Lastly, defendant argues his sentence for aggravated assault is illegal because the imposition of an extended sentence of twenty years, with seventeen years parole ineligibility under NERA, should have been based on the maximum ordinary term, not the extended term. We find no merit to this claim.
Sentencing determinations are reviewed on appeal under a highly deferential standard. State v. Fuentes, 217 N.J. 57, 70 (2014). We review sentences imposed by the trial court for an abuse of discretion. State v. Megargel, 143 N.J. 484, 493-94 (1996).
A sentencing court may apply an extended sentence pursuant to N.J.S.A. 2C:43-7, if the court finds a defendant to be a persistent offender pursuant to N.J.S.A. 2C:44-3. Defendants convicted of a second-degree crime may be sentenced to an extended term between ten and twenty years. N.J.S.A. 2C:43-7.
Defendant does not challenge the trial court's ability to impose an extended sentence for his aggravated assault conviction or that he is a persistent offender. His conviction for aggravated assault is a second degree offense that is subject to a mandatory NERA parole disqualifier. N.J.S.A. 2C:42-7.2(d)(4); N.J.S.A. 2C:12-1(b)(6).

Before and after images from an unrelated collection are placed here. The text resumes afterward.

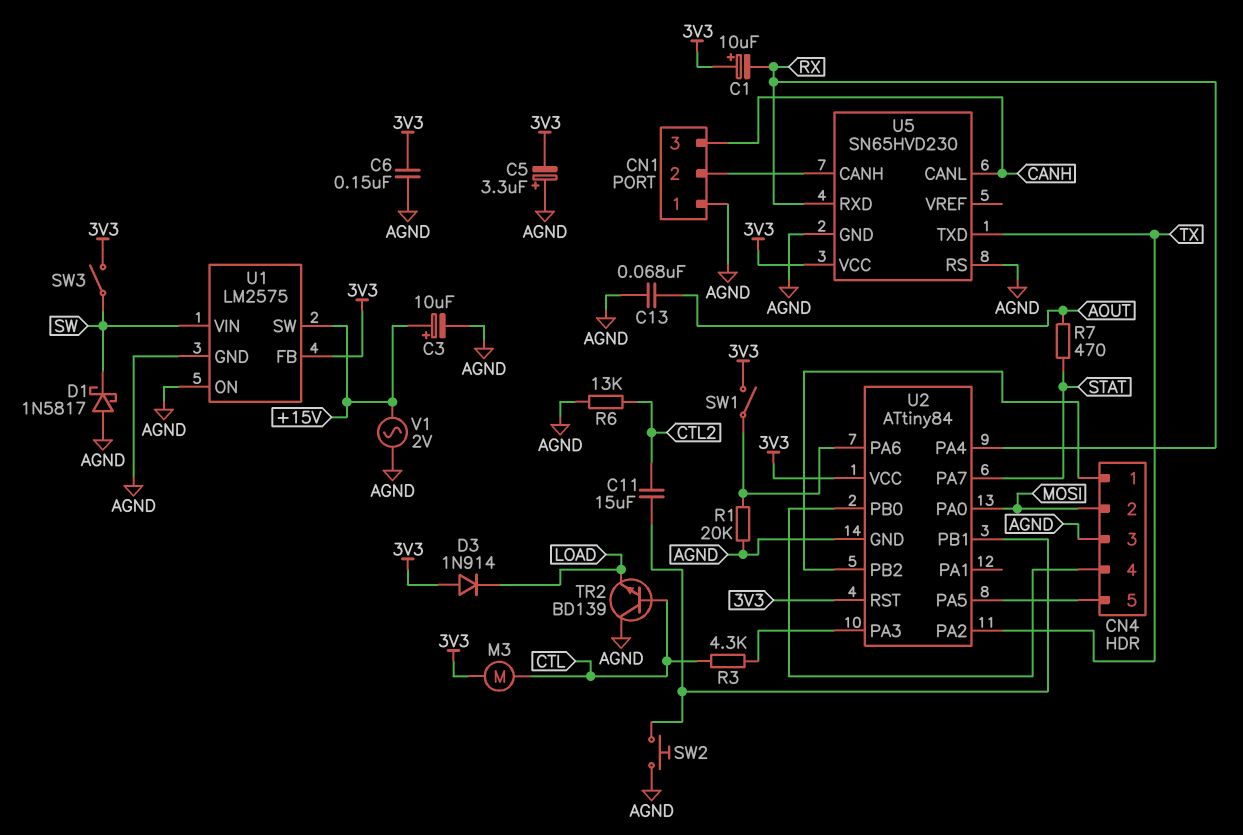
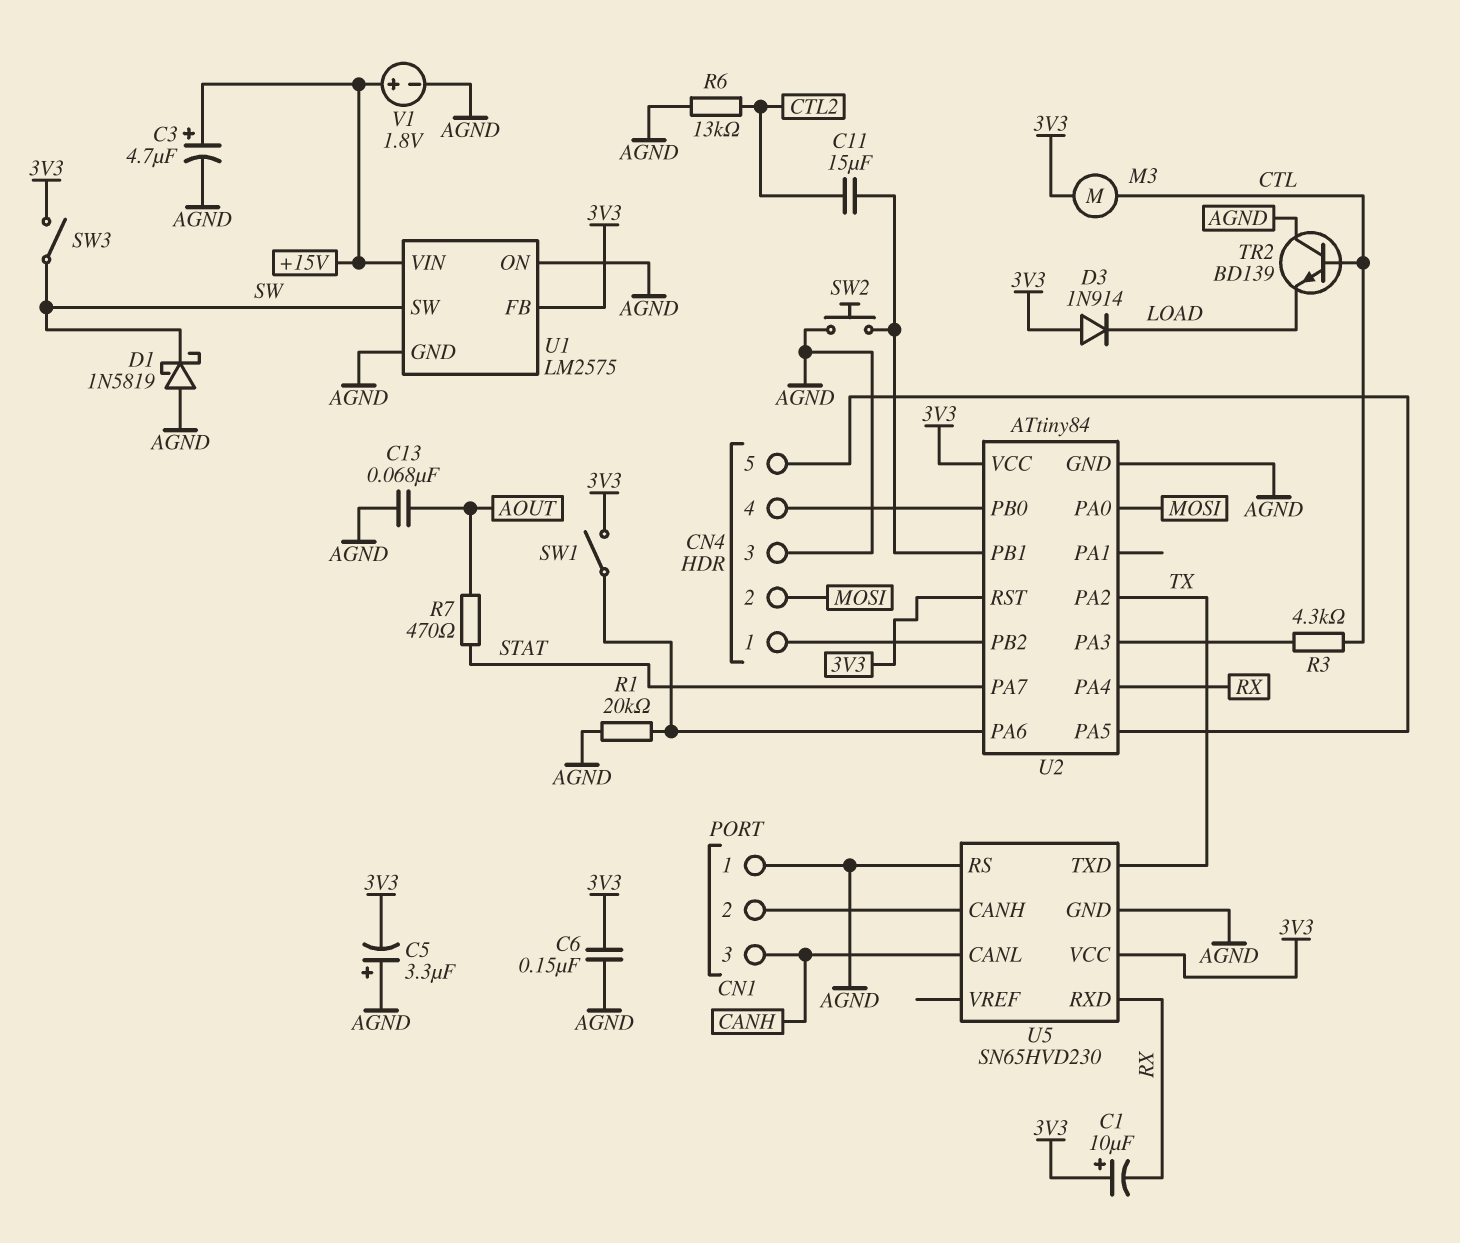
C3: 10uF (plus +15V, minus AGND) -> 4.7uF (plus +15V, minus AGND)
D1: schottky 1N5817 (A AGND, K SW) -> schottky 1N5819 (A AGND, K SW)
U1 pin SW: +15V -> SW
U1 pin VIN: SW -> +15V
V1: AC 2V (+15V, AGND) -> 1.8V (plus +15V, minus AGND)

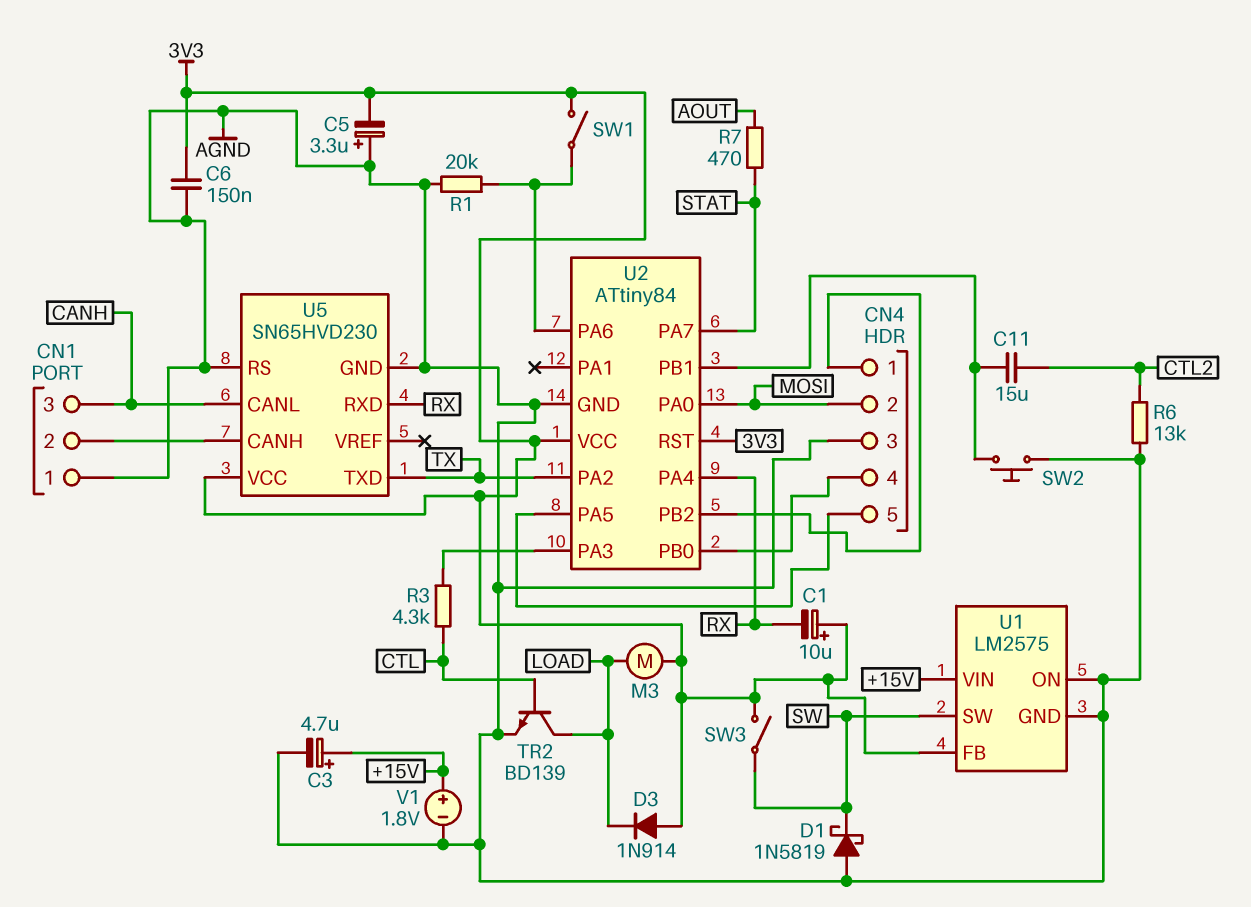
C13: 68nF (AGND, AOUT) -> none
M3: motor (3V3, CTL) -> motor (3V3, LOAD)
TR2: NPN BD139 (B CTL, C AGND, E LOAD) -> NPN BD139 (B CTL, C LOAD, E AGND)

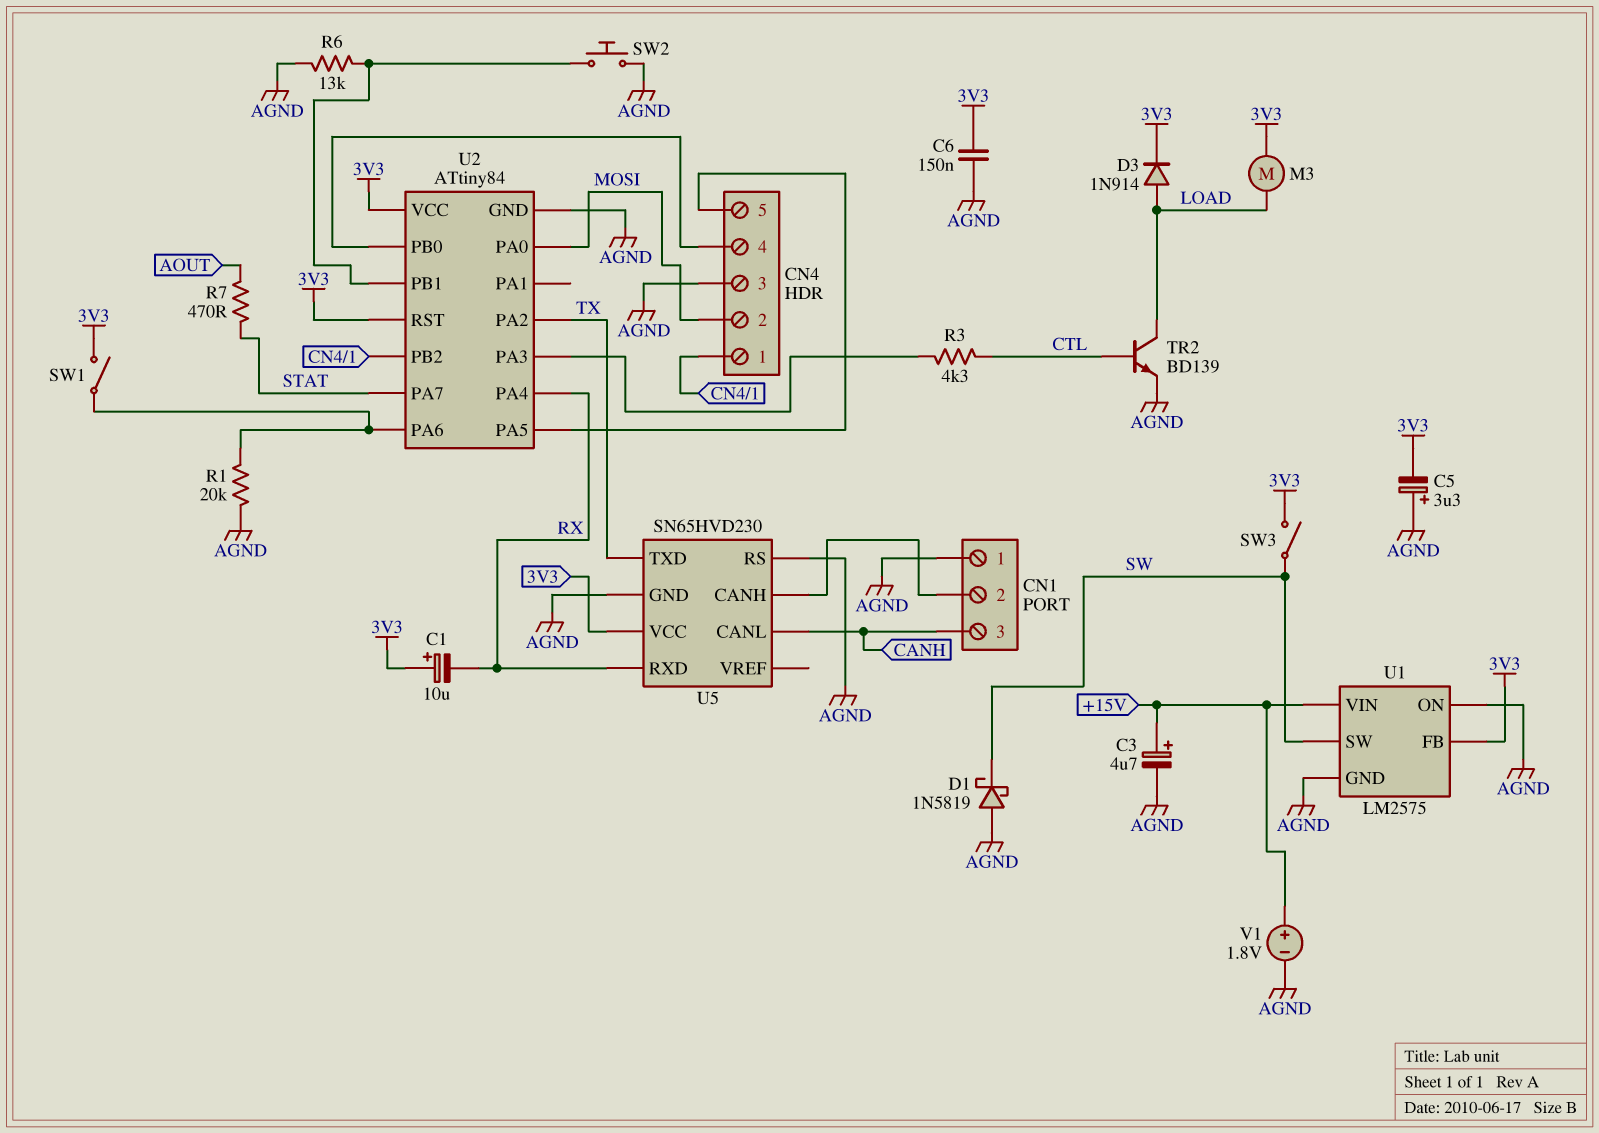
C11: 15uF (CTL2, U2/PB1) -> none
D3: diode 1N914 (A 3V3, K LOAD) -> diode 1N914 (A LOAD, K 3V3)
R6: 13k (AGND, CTL2) -> 13k (AGND, U2/PB1)

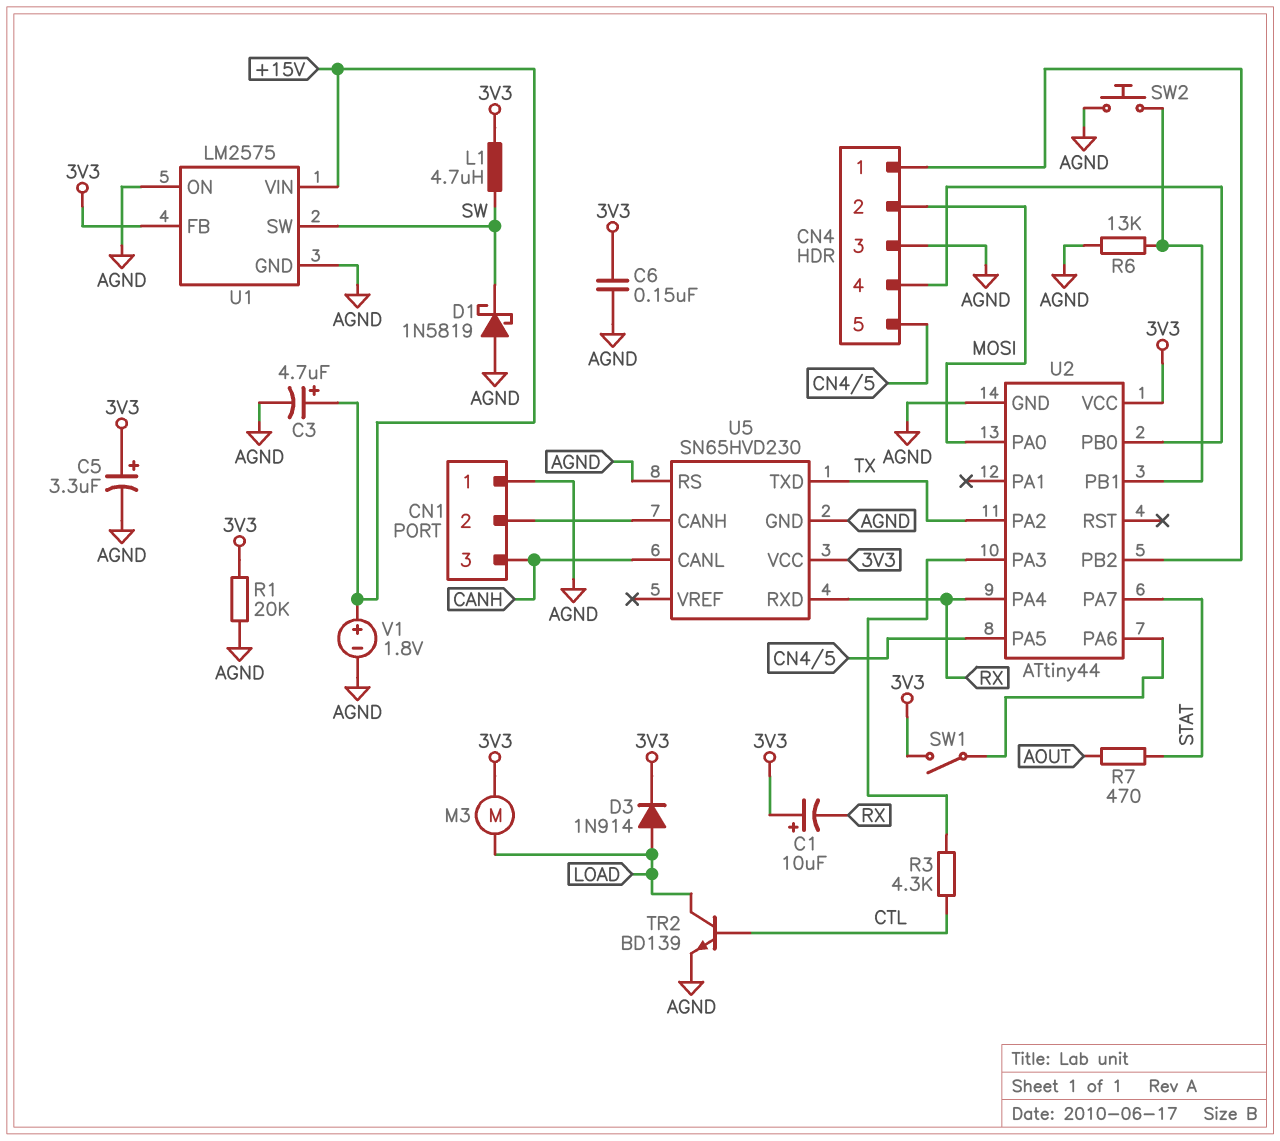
C5: 3.3uF (plus AGND, minus 3V3) -> 3.3uF (plus 3V3, minus AGND)
L1: none -> 4.7uH (3V3, SW)
R1: 20k (AGND, U2/PA6) -> 20k (3V3, AGND)
SW3: switch (3V3, SW) -> none
U2: ATtiny84 -> ATtiny44
U2 pin RST: 3V3 -> none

Rather, in asserting his claim that his NERA period of parole ineligibility may only be based on the maximum ordinary term defendant relies upon State v. Allen, 337 N.J. Super. 259, 273-74 (App. Div. 2001), certif. denied, 171 N.J. 43 (2002). In Allen, we held "the imposition of an extended term for a first or second degree 'violent crime' (as defined in N.J.S.A. 2C:43-7.2(d)) must embody a parole ineligibility term at least equal to the NERA sentence applicable to the maximum ordinary term for the degree of crime involved." Allen, supra, 337 N.J. Super. at 273-74.
Defendant misreads the holding in Allen. We did not restrict the imposition of an extended sentence to the maximum ordinary term. Instead we noted the "imposition of a mandatory or discretionary ineligibility term on an extended term sentence could be longer if required or authorized by statute." Id. at 274.
Therefore, the trial court properly sentenced defendant to a twenty-year extended term, and properly applied the eighty-five percent minimum NERA term of parole eligibility to the extended term, as set forth in Allen. Ibid.
Affirmed. I hereby certify that the foregoing is a true copy of the original on file in my office.